Work item - A precise copy of the data is required, with every picture left out.

Supplied material -
>>>>>

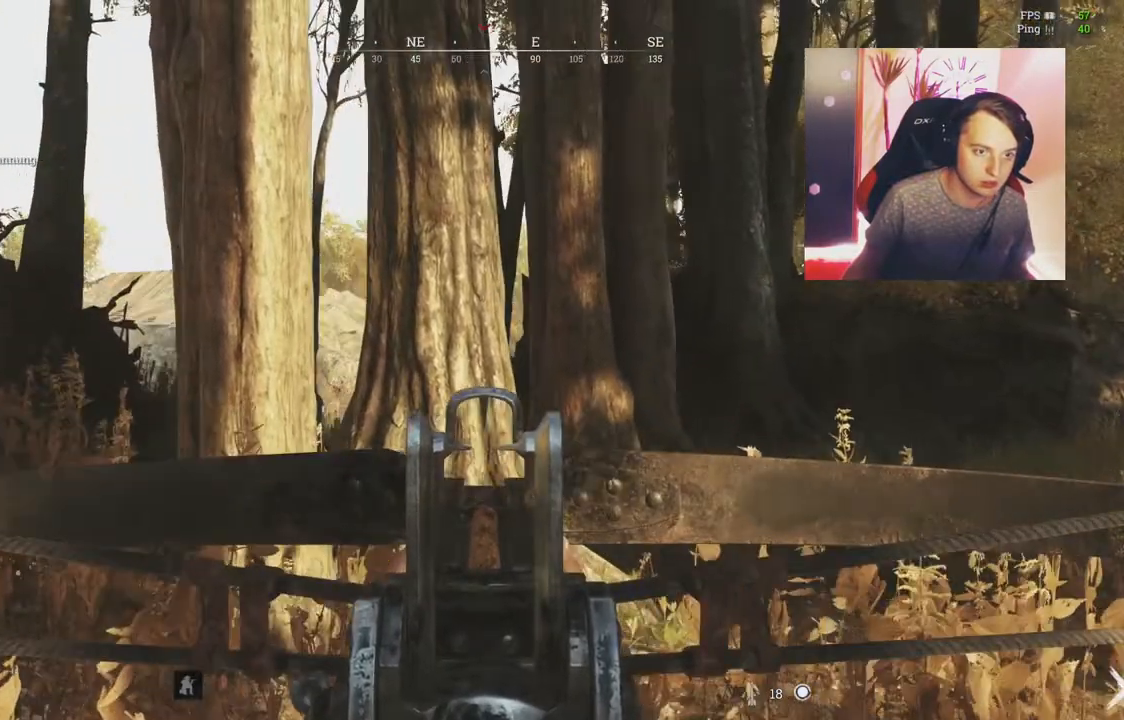
{"keys": ["a"], "mouse": ["right"], "events": []}
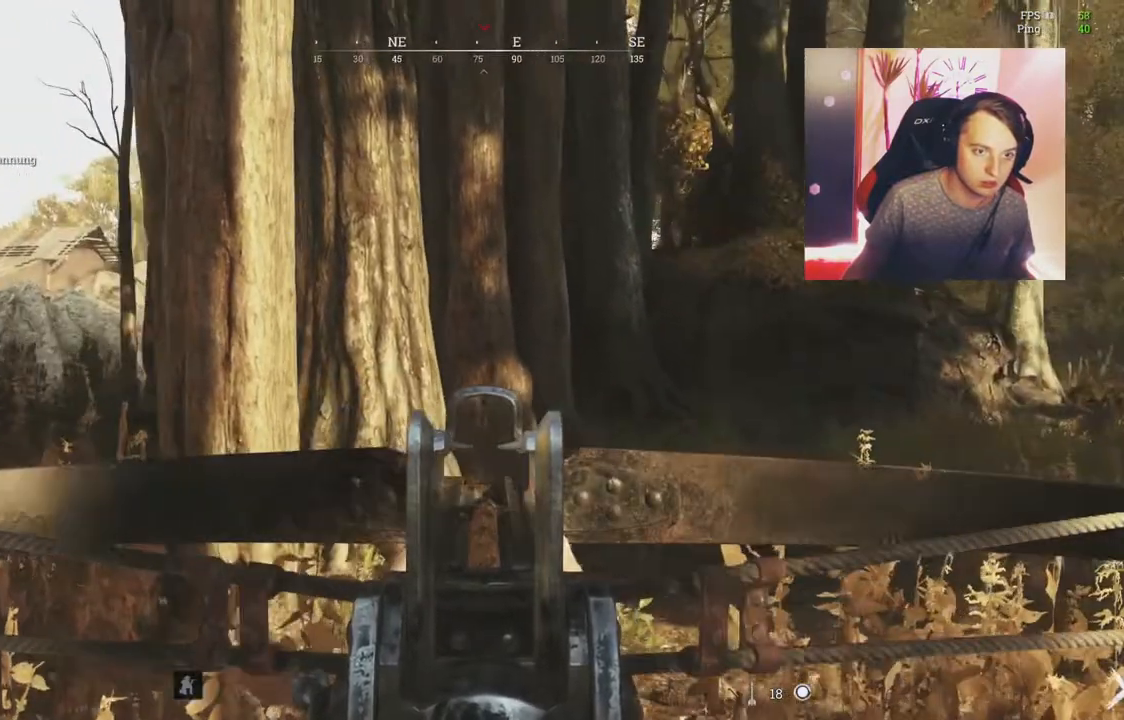
{"keys": ["a"], "mouse": ["right"], "events": []}
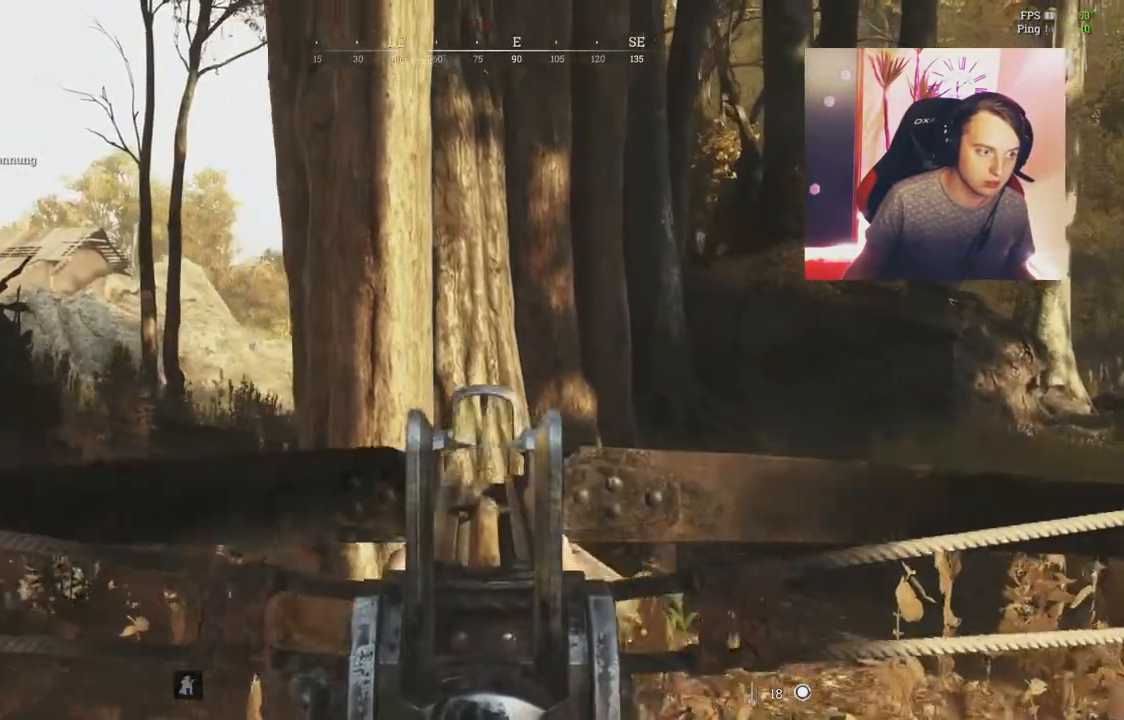
{"keys": ["a"], "mouse": ["right"], "events": []}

<<<<<

Finished task -
{"keys": ["a"], "mouse": ["right"], "events": []}
{"keys": ["a"], "mouse": ["right"], "events": []}
{"keys": ["a"], "mouse": ["right"], "events": []}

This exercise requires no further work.